(Items from a dataset)
——
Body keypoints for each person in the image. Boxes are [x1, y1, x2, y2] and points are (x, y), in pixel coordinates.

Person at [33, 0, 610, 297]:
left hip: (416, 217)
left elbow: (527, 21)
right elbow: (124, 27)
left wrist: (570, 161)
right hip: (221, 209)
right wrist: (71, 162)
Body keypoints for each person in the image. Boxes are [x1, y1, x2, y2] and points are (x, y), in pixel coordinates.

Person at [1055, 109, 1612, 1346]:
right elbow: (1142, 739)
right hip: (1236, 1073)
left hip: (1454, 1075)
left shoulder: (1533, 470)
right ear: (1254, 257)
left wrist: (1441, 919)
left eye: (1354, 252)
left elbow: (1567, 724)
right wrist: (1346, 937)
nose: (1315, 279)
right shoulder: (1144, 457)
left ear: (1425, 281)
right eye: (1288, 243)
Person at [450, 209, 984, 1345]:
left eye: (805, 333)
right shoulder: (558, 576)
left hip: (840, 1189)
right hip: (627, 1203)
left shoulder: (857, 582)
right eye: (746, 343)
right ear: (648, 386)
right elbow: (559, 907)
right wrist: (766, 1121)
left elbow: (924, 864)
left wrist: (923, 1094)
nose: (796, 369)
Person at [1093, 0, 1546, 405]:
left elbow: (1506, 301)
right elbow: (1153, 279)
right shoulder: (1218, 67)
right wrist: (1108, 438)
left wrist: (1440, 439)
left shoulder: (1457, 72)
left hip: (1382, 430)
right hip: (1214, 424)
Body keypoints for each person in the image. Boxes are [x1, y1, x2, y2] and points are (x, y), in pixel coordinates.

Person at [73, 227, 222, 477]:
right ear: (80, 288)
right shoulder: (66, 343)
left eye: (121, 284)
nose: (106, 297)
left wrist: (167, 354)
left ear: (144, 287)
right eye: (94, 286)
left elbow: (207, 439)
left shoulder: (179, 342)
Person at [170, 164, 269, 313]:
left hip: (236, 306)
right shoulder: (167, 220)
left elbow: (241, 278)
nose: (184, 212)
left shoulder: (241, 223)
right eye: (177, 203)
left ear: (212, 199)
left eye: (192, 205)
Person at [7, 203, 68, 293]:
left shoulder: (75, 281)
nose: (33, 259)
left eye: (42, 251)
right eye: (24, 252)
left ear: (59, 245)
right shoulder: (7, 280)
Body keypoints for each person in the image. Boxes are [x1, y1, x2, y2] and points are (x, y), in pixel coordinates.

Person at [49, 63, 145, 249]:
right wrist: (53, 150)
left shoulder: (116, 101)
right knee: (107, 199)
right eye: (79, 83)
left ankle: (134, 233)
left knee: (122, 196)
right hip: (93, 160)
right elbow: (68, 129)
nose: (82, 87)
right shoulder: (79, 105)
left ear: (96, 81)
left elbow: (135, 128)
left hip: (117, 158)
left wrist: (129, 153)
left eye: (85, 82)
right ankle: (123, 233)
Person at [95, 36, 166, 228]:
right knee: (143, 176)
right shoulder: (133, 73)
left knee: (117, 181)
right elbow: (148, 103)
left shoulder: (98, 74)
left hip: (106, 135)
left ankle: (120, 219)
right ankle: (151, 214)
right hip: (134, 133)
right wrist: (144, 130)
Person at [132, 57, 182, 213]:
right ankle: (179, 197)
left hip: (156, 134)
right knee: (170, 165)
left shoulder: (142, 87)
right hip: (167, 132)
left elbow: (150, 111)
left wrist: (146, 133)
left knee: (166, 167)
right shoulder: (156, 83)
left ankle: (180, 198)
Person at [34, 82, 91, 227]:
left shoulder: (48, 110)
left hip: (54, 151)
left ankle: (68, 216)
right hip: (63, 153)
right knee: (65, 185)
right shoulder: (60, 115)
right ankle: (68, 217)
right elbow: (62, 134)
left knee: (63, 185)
——
Write the data above out again in full, exactly.

Body keypoints for each person in the image. Boxes are [x1, y1, x2, y2] and points are (x, y), in pixel coordinates.

Person at [33, 0, 610, 297]:
left hip: (416, 217)
left elbow: (527, 21)
right elbow: (124, 27)
left wrist: (570, 161)
right hip: (221, 209)
right wrist: (71, 162)
Body keypoints for each person in the image. Boxes are [x1, y1, x2, y2] and points are (x, y), in pixel coordinates.

Person at [1055, 109, 1612, 1346]:
right elbow: (1142, 739)
right hip: (1236, 1073)
left hip: (1454, 1075)
left shoulder: (1533, 470)
right ear: (1254, 257)
left wrist: (1441, 919)
left eye: (1354, 252)
left elbow: (1567, 724)
right wrist: (1346, 937)
nose: (1315, 279)
right shoulder: (1144, 457)
left ear: (1425, 281)
right eye: (1288, 243)
Person at [450, 209, 984, 1345]:
left eye: (805, 333)
right shoulder: (558, 576)
left hip: (840, 1189)
right hip: (627, 1203)
left shoulder: (857, 582)
right eye: (746, 343)
right ear: (648, 386)
right elbow: (559, 907)
right wrist: (766, 1121)
left elbow: (924, 864)
left wrist: (923, 1094)
nose: (796, 369)
Person at [1093, 0, 1546, 405]:
left elbow: (1506, 301)
right elbow: (1153, 279)
right shoulder: (1218, 67)
right wrist: (1108, 438)
left wrist: (1440, 439)
left shoulder: (1457, 72)
left hip: (1382, 430)
right hip: (1214, 424)
Body keypoints for each person in the image. Boxes are [x1, y1, x2, y2] and points are (x, y), in pixel coordinates.

Person at [73, 227, 222, 477]:
right ear: (80, 288)
right shoulder: (66, 343)
left eye: (121, 284)
nose: (106, 297)
left wrist: (167, 354)
left ear: (144, 287)
right eye: (94, 286)
left elbow: (207, 439)
left shoulder: (179, 342)
Person at [170, 164, 269, 313]:
left hip: (236, 306)
right shoulder: (167, 220)
left elbow: (241, 278)
nose: (184, 212)
left shoulder: (241, 223)
right eye: (177, 203)
left ear: (212, 199)
left eye: (192, 205)
Person at [7, 203, 68, 293]:
left shoulder: (75, 281)
nose: (33, 259)
left eye: (42, 251)
right eye: (24, 252)
left ear: (59, 245)
right shoulder: (7, 280)
Body keypoints for each person in the image. Boxes are [x1, y1, x2, y2] and points are (x, y), in pixel coordinates.

Person at [49, 63, 145, 249]:
right wrist: (53, 150)
left shoulder: (116, 101)
right knee: (107, 199)
right eye: (79, 83)
left ankle: (134, 233)
left knee: (122, 196)
right hip: (93, 160)
right elbow: (68, 129)
nose: (82, 87)
right shoulder: (79, 105)
left ear: (96, 81)
left elbow: (135, 128)
left hip: (117, 158)
left wrist: (129, 153)
left eye: (85, 82)
right ankle: (123, 233)
Person at [95, 36, 166, 228]:
right knee: (143, 176)
right shoulder: (133, 73)
left knee: (117, 181)
right elbow: (148, 103)
left shoulder: (98, 74)
left hip: (106, 135)
left ankle: (120, 219)
right ankle: (151, 214)
right hip: (134, 133)
right wrist: (144, 130)
Person at [132, 57, 182, 213]:
right ankle: (179, 197)
left hip: (156, 134)
right knee: (170, 165)
left shoulder: (142, 87)
right hip: (167, 132)
left elbow: (150, 111)
left wrist: (146, 133)
left knee: (166, 167)
right shoulder: (156, 83)
left ankle: (180, 198)
Person at [34, 82, 91, 227]:
left shoulder: (48, 110)
left hip: (54, 151)
left ankle: (68, 216)
right hip: (63, 153)
right knee: (65, 185)
right shoulder: (60, 115)
right ankle: (68, 217)
right elbow: (62, 134)
left knee: (63, 185)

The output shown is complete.